Er habe erkannt, das Leben bestehe nicht nur aus Erfolgen, aus materiellen Dingen, sondern das Leben an sich sei so etwas Schönes und berge viele positive Momente.
Die Suche nach dem Glück sei eine Suche nicht in Äußerlichkeiten, sondern im Innern, bekennt Lanzinger.

„Das Glück hat jeder in sich“, sagt M. Lanzinger. Das Leben sei genauso schön wie es vorher gewesen sei, vielleicht sogar eine Spur glücklicher.

„Im Kopf werden einem die Grundwerte im Leben bewusst, man kommt durch ein solches Geschehen eine Stufe von dem ganzen Treiben, das unser Leben ausmacht, herunter“, ergänzt der Sportler.

Beinstumpf und Prothese

Es sei die schwierigste und gleichzeitig die wichtigste Station während seiner Rehabilitation gewesen, sich mit dieser körperlichen Veränderung anzufreunden.
Es war ihm wichtig, die Bandagen herunterzunehmen, seinen Stumpf mit seiner Form zu sehen, ihn anzugreifen. Es sei ein leichter Körperteil geworden, man spüre den Fuß, obwohl er nicht mehr vorhanden sei. Gedanklich sei man darauf sehr fixiert, weil man sich in einer vollkommen neuen Situation antrifft.
Es sei ihm klar geworden, dass er mit diesem Stumpf das restliche Leben werde leben müssen.

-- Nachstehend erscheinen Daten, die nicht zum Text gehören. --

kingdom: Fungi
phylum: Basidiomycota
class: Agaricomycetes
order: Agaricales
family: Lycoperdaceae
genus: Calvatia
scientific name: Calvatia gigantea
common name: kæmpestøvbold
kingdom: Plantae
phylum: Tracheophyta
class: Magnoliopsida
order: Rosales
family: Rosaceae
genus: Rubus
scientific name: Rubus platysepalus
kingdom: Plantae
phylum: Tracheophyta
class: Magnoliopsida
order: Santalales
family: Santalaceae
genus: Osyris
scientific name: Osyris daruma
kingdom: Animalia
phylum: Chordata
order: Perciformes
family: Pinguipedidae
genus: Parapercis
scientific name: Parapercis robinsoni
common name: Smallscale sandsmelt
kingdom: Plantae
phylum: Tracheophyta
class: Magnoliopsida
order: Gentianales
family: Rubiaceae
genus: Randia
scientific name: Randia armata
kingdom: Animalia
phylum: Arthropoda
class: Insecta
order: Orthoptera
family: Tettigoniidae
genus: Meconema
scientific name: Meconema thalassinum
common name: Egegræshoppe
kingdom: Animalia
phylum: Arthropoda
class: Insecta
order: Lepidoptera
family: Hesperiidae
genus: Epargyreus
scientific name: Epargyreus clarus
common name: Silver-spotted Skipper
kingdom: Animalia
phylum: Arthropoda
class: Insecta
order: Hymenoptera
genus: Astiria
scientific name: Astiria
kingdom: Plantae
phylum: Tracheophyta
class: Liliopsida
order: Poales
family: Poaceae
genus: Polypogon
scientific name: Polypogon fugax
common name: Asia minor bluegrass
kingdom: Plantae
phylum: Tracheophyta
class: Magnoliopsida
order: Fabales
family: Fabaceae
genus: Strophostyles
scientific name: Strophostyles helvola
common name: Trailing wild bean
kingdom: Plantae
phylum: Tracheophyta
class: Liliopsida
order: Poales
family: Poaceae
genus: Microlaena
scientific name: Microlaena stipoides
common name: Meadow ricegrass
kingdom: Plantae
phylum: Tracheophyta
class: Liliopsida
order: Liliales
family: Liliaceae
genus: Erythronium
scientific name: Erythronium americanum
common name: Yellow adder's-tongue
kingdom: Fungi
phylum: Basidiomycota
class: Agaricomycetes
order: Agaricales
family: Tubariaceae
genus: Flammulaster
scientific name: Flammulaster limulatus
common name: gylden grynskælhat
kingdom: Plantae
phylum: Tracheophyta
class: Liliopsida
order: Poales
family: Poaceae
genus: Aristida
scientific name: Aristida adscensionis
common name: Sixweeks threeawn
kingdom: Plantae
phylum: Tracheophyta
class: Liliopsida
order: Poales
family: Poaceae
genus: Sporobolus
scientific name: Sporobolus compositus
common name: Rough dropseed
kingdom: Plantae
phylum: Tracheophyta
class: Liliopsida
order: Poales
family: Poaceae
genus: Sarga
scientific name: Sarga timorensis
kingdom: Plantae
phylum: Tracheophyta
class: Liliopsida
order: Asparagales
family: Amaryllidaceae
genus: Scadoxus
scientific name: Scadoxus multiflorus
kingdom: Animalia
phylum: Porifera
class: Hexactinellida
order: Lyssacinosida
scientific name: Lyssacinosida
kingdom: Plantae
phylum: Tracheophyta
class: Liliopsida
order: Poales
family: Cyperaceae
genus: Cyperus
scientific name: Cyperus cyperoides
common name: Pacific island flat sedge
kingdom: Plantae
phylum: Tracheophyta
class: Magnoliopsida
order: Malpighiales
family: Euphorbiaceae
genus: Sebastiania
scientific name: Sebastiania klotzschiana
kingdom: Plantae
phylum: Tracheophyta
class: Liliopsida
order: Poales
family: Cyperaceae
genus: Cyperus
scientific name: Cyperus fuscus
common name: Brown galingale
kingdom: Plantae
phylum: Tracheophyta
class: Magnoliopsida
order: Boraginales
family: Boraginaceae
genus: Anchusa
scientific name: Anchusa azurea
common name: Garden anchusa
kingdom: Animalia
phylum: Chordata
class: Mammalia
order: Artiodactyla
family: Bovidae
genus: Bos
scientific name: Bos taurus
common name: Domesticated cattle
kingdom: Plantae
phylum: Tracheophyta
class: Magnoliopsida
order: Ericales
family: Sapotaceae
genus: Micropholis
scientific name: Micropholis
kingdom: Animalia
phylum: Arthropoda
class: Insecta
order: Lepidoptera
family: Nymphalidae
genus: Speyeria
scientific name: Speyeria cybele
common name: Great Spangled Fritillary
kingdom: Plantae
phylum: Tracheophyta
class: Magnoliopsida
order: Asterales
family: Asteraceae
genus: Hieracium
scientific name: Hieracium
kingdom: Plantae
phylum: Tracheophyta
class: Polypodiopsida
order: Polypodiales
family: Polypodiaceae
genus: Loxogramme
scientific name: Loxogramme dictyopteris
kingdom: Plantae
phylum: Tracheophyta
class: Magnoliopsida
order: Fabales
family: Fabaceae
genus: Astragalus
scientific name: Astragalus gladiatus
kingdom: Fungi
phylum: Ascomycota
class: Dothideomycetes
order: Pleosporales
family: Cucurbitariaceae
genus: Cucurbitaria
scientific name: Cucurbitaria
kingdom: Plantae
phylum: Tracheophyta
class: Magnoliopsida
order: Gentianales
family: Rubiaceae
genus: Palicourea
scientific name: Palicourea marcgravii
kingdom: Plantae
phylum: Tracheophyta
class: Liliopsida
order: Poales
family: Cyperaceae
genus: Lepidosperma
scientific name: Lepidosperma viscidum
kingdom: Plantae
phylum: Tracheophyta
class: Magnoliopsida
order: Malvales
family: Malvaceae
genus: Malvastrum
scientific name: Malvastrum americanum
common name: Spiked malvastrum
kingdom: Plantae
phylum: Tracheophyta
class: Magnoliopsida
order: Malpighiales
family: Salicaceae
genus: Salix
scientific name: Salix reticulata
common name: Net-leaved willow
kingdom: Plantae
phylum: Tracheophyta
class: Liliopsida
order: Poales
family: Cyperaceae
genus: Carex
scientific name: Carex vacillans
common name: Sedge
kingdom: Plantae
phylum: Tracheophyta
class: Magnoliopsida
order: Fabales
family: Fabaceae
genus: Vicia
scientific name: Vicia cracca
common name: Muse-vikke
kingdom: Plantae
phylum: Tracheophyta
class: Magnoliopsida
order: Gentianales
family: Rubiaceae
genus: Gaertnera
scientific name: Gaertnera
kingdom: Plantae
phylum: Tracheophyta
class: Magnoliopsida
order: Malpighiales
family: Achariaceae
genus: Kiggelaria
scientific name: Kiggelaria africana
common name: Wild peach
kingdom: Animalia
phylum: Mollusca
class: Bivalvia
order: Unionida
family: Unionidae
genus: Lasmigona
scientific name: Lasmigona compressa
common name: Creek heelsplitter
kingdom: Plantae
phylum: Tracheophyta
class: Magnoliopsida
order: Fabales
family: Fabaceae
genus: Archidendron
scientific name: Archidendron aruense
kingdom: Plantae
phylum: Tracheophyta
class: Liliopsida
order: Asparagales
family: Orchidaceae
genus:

Seine Aufgabe sei es gewesen, sich der Situation zu stellen und sich damit anzufreunden. Es sei ein wichtiger Tagesordnungspunkt, den Stumpf am Abend richtig zu pflegen, damit er am nächsten Tag wieder „relativ ungestört“ seinen Alltag bewältigen könne. Nicht zu übersehen seien natürlich auch die Prothesen, die angefertigt worden sind, sie anzunehmen und mit ihnen umgehen zu lernen. Das sei die Grundvoraussetzung dafür, dass er sein Leben in der Weise leben könne...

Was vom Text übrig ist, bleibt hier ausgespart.